What’s with the `unsqueeze()`

s? Since (C_4)’s final *raison d’être* is to be a part of a neural community, `left_action_on_H()`

works with batches of components, not scalar tensors.

Issues are a bit much less simple the place the group motion on (mathbb{R}^2) is worried. Right here, we want the idea of a group illustration. That is an concerned matter, which we gained’t go into right here. In our present context, it really works about like this: Now we have an enter sign, a tensor we’d prefer to function on not directly. (That “a way” shall be convolution, as we’ll see quickly.) To render that operation group-equivariant, we first have the illustration apply the *inverse* group motion to the enter. That achieved, we go on with the operation as if nothing had occurred.

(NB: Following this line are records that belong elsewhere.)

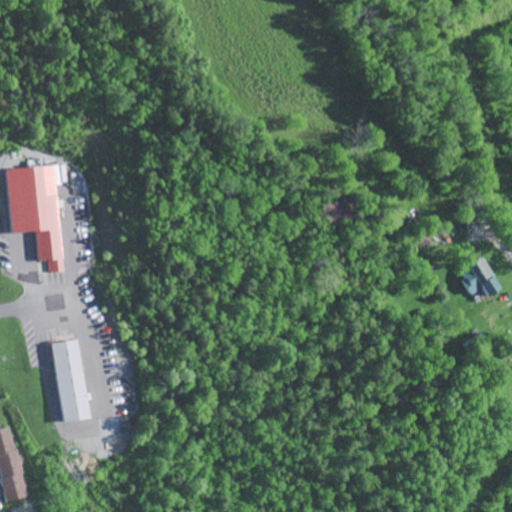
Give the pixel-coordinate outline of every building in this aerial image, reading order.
[(0,170),(6,234),(32,232),(35,262),(47,261),(49,274),(66,273),(60,202),(58,202),(57,187),(68,186),(66,165),(0,170)] [(323,196),(317,218),(345,226),(351,202),(337,199),(337,201),(323,196)] [(453,272),(466,295),(477,290),(482,299),(493,292),(474,260),(453,272)] [(47,344),(56,424),(85,420),(76,340),(47,344)] [(5,425),(0,426),(0,487),(4,500),(26,494),(5,425)]
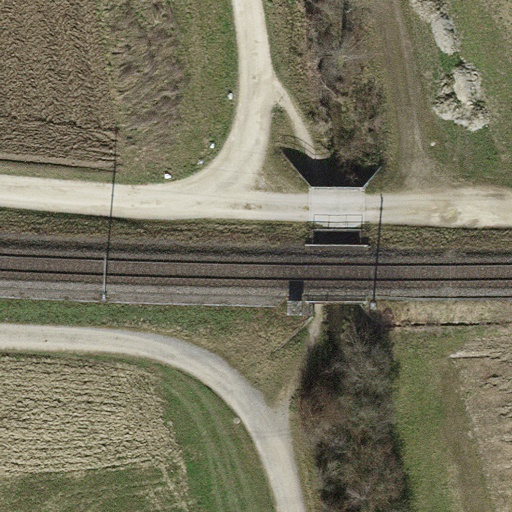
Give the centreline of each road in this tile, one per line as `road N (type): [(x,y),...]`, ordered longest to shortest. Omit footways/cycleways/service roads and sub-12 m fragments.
road 1 (track): [(262,67),(312,159),(321,215),(320,321),(271,437)]
road 2 (track): [(0,190),(201,203),(256,141),(262,67)]
road 3 (track): [(511,212),(201,203)]
road 4 (track): [(0,333),(101,338),(192,357),(227,378),(271,437)]
road 5 (track): [(474,511),(446,340)]
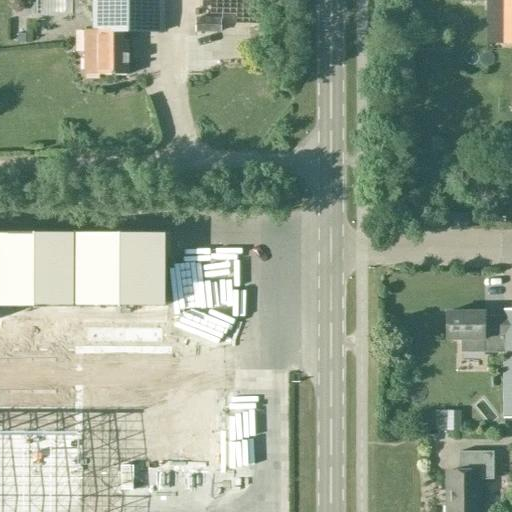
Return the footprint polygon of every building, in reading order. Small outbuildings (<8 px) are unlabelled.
[(92,0),(92,31),(84,31),(84,75),(127,75),(127,41),(122,41),(122,31),(163,31),(162,0),(92,0)] [(511,0),(502,0),(502,44),(511,43),(511,0)] [(220,19),(194,19),(194,32),(220,32),(220,19)] [(0,511),(74,511),(74,424),(162,424),(162,436),(206,435),(206,354),(164,354),(163,235),(0,235),(0,511)] [(459,352),(503,352),(503,417),(511,417),(511,310),(503,311),(503,317),(483,317),(483,312),(445,312),(445,340),(459,340),(459,352)] [(445,511),(478,511),(478,479),(492,479),(492,451),(458,451),(458,471),(446,471),(445,511)]
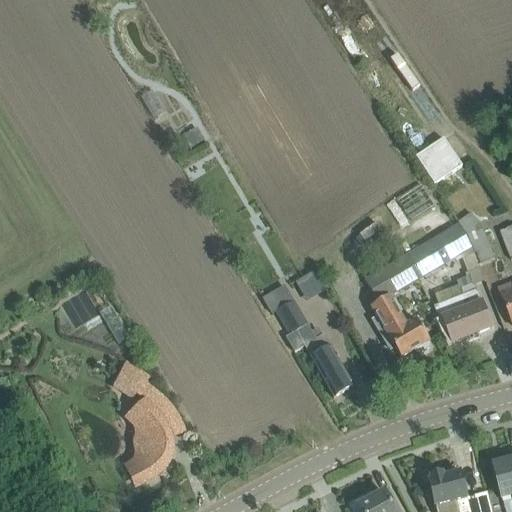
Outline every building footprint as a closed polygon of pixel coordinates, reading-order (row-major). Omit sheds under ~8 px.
[(415,159),(434,186),(462,167),(443,139),(415,159)] [(472,249),(476,259),(479,267),(495,261),(489,246),(494,244),(489,230),(484,232),(471,213),(457,223),(461,227),(468,236),(468,238),(472,249)] [(459,228),(407,259),(419,280),(471,249),(459,228)] [(511,228),(501,233),(511,261),(511,260),(511,228)] [(419,280),(407,259),(366,283),(379,304),(371,308),(377,319),(372,322),(383,340),(388,338),(401,360),(415,351),(416,354),(419,355),(429,349),(430,346),(428,343),(429,343),(420,327),(416,320),(403,328),(386,299),(419,280)] [(511,284),(498,290),(511,325),(511,284)] [(492,329),(477,292),(434,308),(439,322),(442,321),(451,345),(492,329)] [(293,301),(275,312),(289,337),(285,339),(294,353),(304,348),(316,341),(307,326),(293,301)] [(304,348),(324,382),(327,389),(326,390),(327,392),(329,391),(333,399),(353,388),(337,361),(339,360),(337,358),(336,359),(324,337),(304,348)] [(130,390),(133,393),(144,380),(140,377),(135,374),(131,371),(127,369),(119,384),(124,386),(127,388),(130,390)] [(169,443),(168,439),(167,435),(165,432),(163,428),(161,425),(159,422),(157,419),(154,416),(152,413),(149,410),(146,408),(143,406),(130,418),(131,419),(134,421),(135,422),(137,424),(139,425),(140,427),(142,430),(143,432),(144,434),(145,437),(145,439),(146,441),(146,443),(146,446),(146,447),(145,450),(144,454),(143,457),(141,459),(139,462),(137,464),(134,467),(132,468),(130,469),(128,470),(136,486),(138,485),(139,485),(143,483),(149,480),(154,477),(157,474),(161,472),(164,468),(166,464),(168,460),(170,456),(170,452),(170,447),(169,443)] [(511,460),(492,465),(501,498),(511,495),(511,460)] [(466,499),(461,481),(459,474),(428,482),(435,508),(455,503),(457,511),(491,511),(487,494),(466,499)] [(393,511),(384,494),(383,494),(373,500),(371,495),(349,506),(351,511),(393,511)]
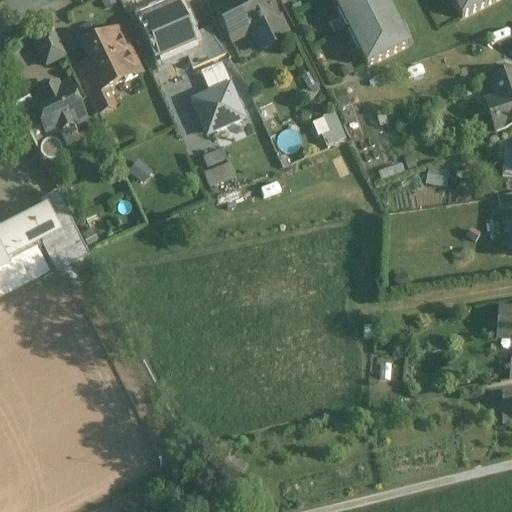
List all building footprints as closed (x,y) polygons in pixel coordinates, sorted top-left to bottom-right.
[(265,0),(235,0),(214,11),(231,44),(254,32),(262,49),(283,39),(275,23),(277,22),(265,0)] [(338,0),(362,48),(357,51),(366,69),(409,48),(401,31),(394,34),(376,0),(458,0),(453,3),(460,17),(494,0),(338,0)] [(168,11),(147,21),(166,62),(208,42),(197,19),(176,29),(168,11)] [(54,32),(33,42),(33,43),(34,43),(45,66),(45,67),(66,57),(54,32)] [(119,32),(83,50),(91,65),(89,66),(96,81),(98,80),(100,84),(104,93),(105,92),(140,75),(119,32)] [(222,65),(200,75),(209,96),(231,87),(222,65)] [(511,72),(487,81),(497,109),(488,113),(495,134),(511,127),(511,72)] [(100,84),(84,91),(96,117),(113,108),(105,92),(104,93),(100,84)] [(56,86),(36,97),(39,102),(31,106),(30,106),(47,142),(49,140),(84,123),(85,123),(86,123),(68,87),(67,88),(59,92),(56,86)] [(243,122),(229,88),(194,103),(208,137),(243,122)] [(47,142),(30,106),(31,106),(29,100),(13,108),(43,166),(46,165),(49,165),(51,165),(53,165),(56,164),(58,163),(60,160),(61,158),(62,154),(61,151),(60,149),(59,148),(57,146),(54,145),(51,144),(49,140),(47,142)] [(314,123),(324,149),(346,140),(336,114),(314,123)] [(230,166),(204,176),(208,186),(233,176),(230,166)] [(446,189),(451,173),(431,168),(426,184),(446,189)] [(0,234),(0,260),(50,235),(67,266),(87,256),(57,197),(42,205),(45,211),(0,234)] [(511,197),(494,200),(497,218),(511,216),(511,197)] [(511,315),(497,314),(495,337),(511,337),(511,315)] [(511,396),(490,397),(490,412),(509,412),(511,411),(511,396)]
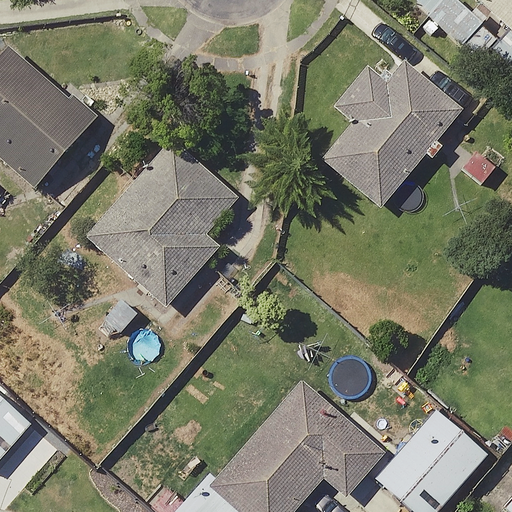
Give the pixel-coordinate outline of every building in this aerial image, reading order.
[(484,27),(452,0),(445,0),(428,20),(463,51),(484,27)] [(511,0),(470,0),(511,36),(511,0)] [(0,61),(0,160),(36,193),(100,120),(75,98),(69,104),(9,51),(0,61)] [(323,162),(381,213),(469,112),(403,54),(380,79),(368,69),(333,110),(353,127),(323,162)] [(175,146),(87,241),(164,312),(221,251),(208,239),(240,205),(175,146)] [(338,511),(385,456),(303,387),(214,492),(237,511),(338,511)] [(0,465),(34,427),(0,397),(0,465)] [(441,511),(488,457),(437,415),(376,486),(406,511),(441,511)]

To provide a concrete instance, let’s say the operation is a measurement. Think about a runner, standing on the foot of some mountain path, able to run up the climb. We’d prefer to file their top. One choice we have now is to take the measurement, then allow them to run up. Our measurement shall be as legitimate up the mountain because it was down right here. Alternatively, we is likely to be well mannered and never make them wait. As soon as they’re up there, we ask them to return down, and once they’re again, we measure their top. The outcome is identical: Physique top is equivariant (greater than that: invariant, even) to the motion of working up or down. (After all, top is a fairly uninteresting measure. However one thing extra fascinating, reminiscent of coronary heart charge, wouldn’t have labored so properly on this instance.)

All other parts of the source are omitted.